Ainsi, et à l’instar de tout un chacun, les personnes « non-recourantes » que nous avons rencontrées s’orientent à l’aide d’une « carte mentale » du régime de protection sociale. Ces cartes mériteraient d’être étudiées systématiquement, en lien notamment avec les trajectoires préalables des répondants au sein du réseau social genevois. De manière générale et exploratoire, nous pourrions esquisser la « carte » imaginaire suivante pour représenter l’image dominante qui s’impose à la lecture des 39 récits recueillis: au centre de la carte, le territoire

« friable » de l’assurance maladie et de l’assurance chômage, sur lequel on évolue précautionneusement ; en contre-bas, l’Hospice général et l’assurance invalidité, une zone « marécageuse » qu’il vaut mieux éviter si l’on ne veut pas sombrer et, dispersées dans la « forêt » environnante, diverses associations et unités de service social de la Ville de Genève qu’il fait bon croiser au détour d’un sentier. Les initiés ajoutent un « bâtiment vert » peu accueillant –dont les gardiens sont susceptibles de vous délivrer des prestations puis de les reprendre. Au-delà, dissimulé par un brouillard épais, un pays inconnu et généreux : l’État social suisse.

En conclusion, cette forme de non-recours, liée à un problème de connaissance, apparaît comme le résultat d’une recherche active d’information et de compréhension, qui n’a pas pu aboutir – faute de médiation appropriée - plutôt que comme la conséquence d’une forme d’ignorance ou d’incompétence, de passivité ou de refus. Par ailleurs, les récits mettent en évidence l’importance sociale et pas seulement instrumentale ou

« stratégique » que ces personnes accordent au fait de « connaître » le système, cette connaissance étant considérée comme une marque d’intégration. Ce résultat contraste en partie avec les études qui tendent à désigner les manques ou lacunes des bénéficiaires potentiels, dans une perspective exclusivement « cognitive », comme

causes de non-recours dans un système complexe (R. Bachmann, Müller, & Balthasar, 2004; Bonoli & Berclaz, 2007).
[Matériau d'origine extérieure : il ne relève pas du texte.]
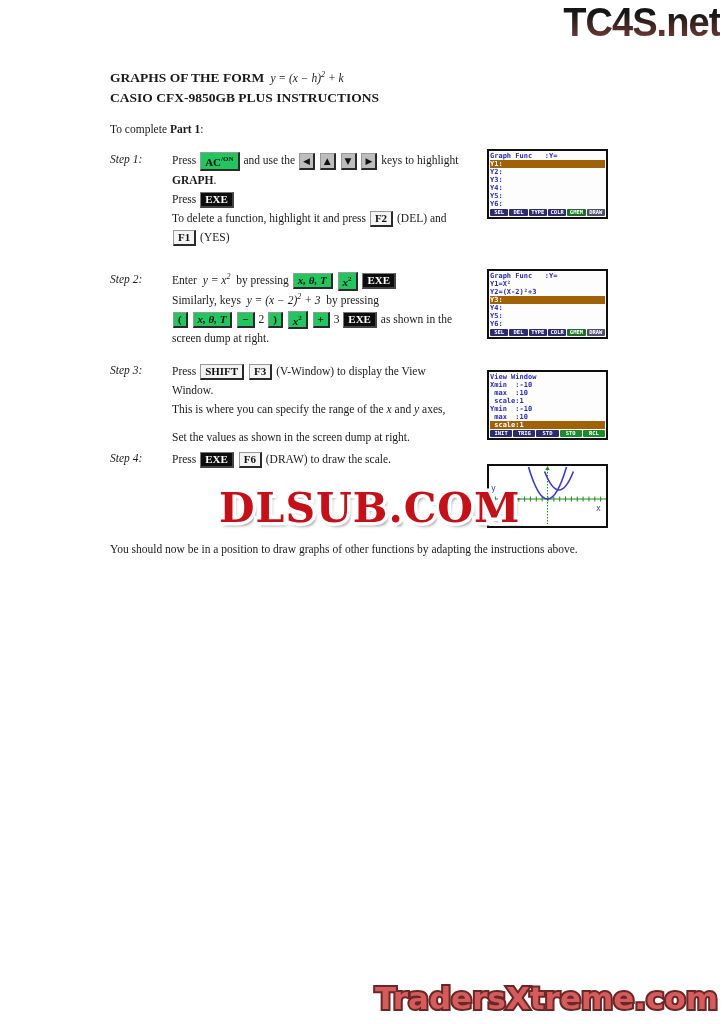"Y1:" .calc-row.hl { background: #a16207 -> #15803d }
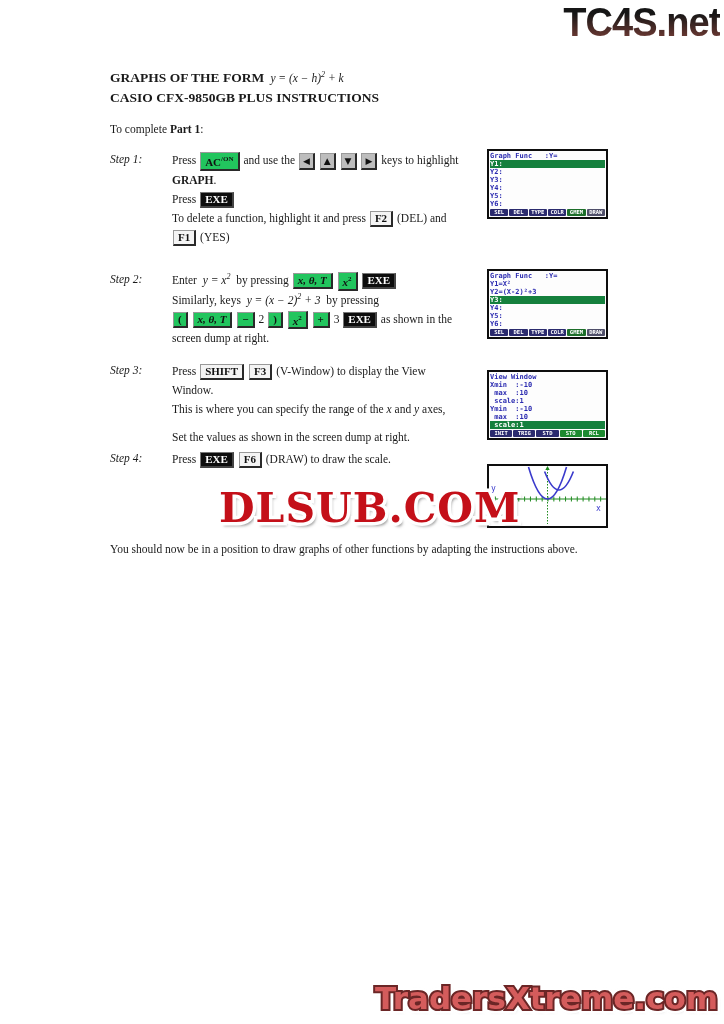"This is where you define" div.line { html: none -> <div>This is where you define functions for graphing.</div> }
Ce qui ressort des entretiens en effet, c’est que l’aboutissement ou non de la quête d’information dépend surtout de la multiplicité des possibilités d’interactions entre les familles en situation de précarité et les organisations sociales, ainsi que de la qualité de ces interactions, qui doivent être capables de répondre en partie au moins à la demande sociale. En conséquence, les solutions qui se dessinent pour réduire ce type de non-recours ont trait à la mise en place de lieux, d’instance et de procédures de médiation entre les personnes en situations précaires et les principales institutions d’aides sociales. Le recours à des associations de migrants ou à des personnes bien ancrée dans leur voisinage ou leur communauté, et au bénéfice d’une expérience et expertise en tant que

« bénéficiaire » ou « ancien bénéficiaire » pourrait aussi être envisagé dans cette perspective. L’intermédiaire d’un soutien personnalisé semble enfin important pour une partie des personnes non-recourantes.
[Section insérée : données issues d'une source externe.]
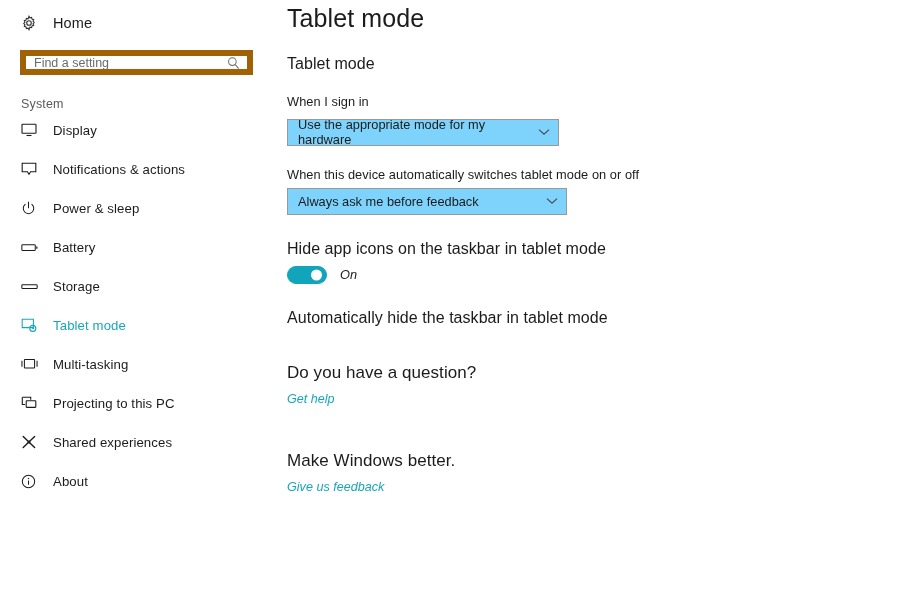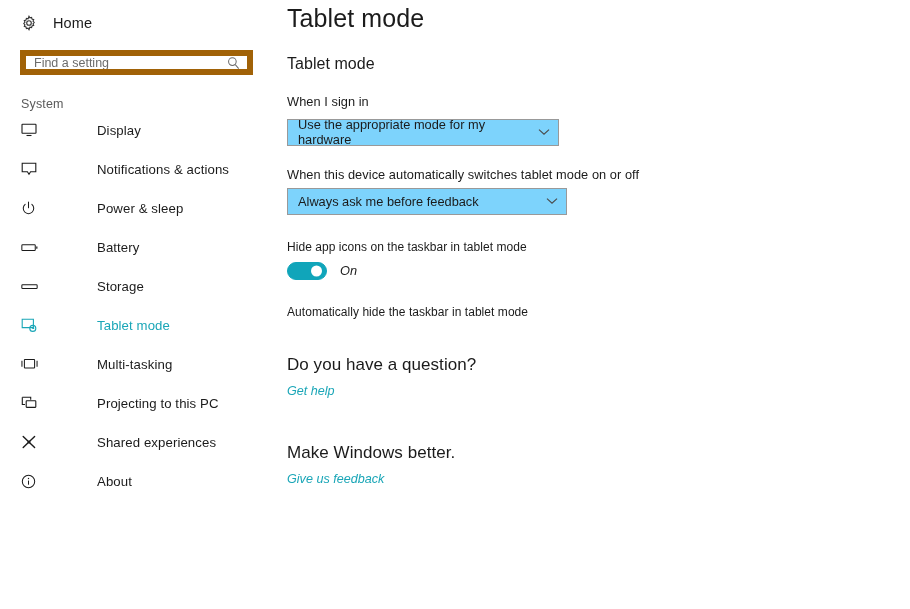"Display" .nav-item { gap: 44px -> none }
Dans le rapport récent sur les familles déjà mentionné, le Conseil fédéral dresse la liste des solutions proposées par les cantons pour résoudre les problèmes d’accessibilité des familles allophones ou défavorisées. Il mentionne qu’il s’agit : « des méthodes d’informations plus personnelles et des interventions en milieu ouvert, ainsi que de mieux mettre en relation et d’exploiter de façon plus systématique les lieux où il est déjà possible d’atteindre ces familles » (Liechti & Nydegger Lory, 2016, pp. 52-32). Si la Ville de Genève est, on l’a vu, plutôt avancée dans ce domaine, elle n’est pas perçue par nos répondant.e comme un lieu de référence, sans doute par manque de visibilité. Par contraste, si l’Hospice général est clairement identifié en tant qu’institution sociale, il est perçu comme n’étant pas en mesure de répondre aux demandes d’informations génériques, mais personnalisées, de ces familles en situation précaires. Les récentes réformes entreprises au sein de cette institution –et notamment les projets pilotes- vont toutefois dans le sens d’un accueil plus « ouvert » et pourraient contribuer à réduire le non-recours.